*** Opening of SUPPLIED RECORDS ***

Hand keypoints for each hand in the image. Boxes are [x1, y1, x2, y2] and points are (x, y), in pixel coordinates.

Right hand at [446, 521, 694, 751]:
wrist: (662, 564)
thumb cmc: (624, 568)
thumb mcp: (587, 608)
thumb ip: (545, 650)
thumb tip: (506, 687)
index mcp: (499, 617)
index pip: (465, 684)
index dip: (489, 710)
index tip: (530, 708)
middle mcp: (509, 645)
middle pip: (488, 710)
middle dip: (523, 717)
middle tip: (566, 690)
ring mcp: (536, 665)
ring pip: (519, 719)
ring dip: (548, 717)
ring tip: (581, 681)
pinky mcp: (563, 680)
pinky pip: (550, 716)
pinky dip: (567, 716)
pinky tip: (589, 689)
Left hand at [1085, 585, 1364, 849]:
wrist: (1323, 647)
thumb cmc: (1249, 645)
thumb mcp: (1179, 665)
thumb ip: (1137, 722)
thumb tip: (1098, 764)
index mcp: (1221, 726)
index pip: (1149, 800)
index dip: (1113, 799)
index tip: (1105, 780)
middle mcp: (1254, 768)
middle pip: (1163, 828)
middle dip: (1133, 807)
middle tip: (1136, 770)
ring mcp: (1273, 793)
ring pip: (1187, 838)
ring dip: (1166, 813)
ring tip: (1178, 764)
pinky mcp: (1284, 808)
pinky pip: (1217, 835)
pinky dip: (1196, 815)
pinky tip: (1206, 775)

*** Close of SUPPLIED RECORDS ***

Copy each line from the entries above that has the word "ring" in it.

_SOLUTION TO THE EXERCISE_
ring mcp: (536, 665)
ring pip: (519, 719)
ring dip: (548, 717)
ring tip: (581, 681)
ring mcp: (1273, 793)
ring pip: (1187, 838)
ring dip: (1166, 813)
ring tip: (1178, 764)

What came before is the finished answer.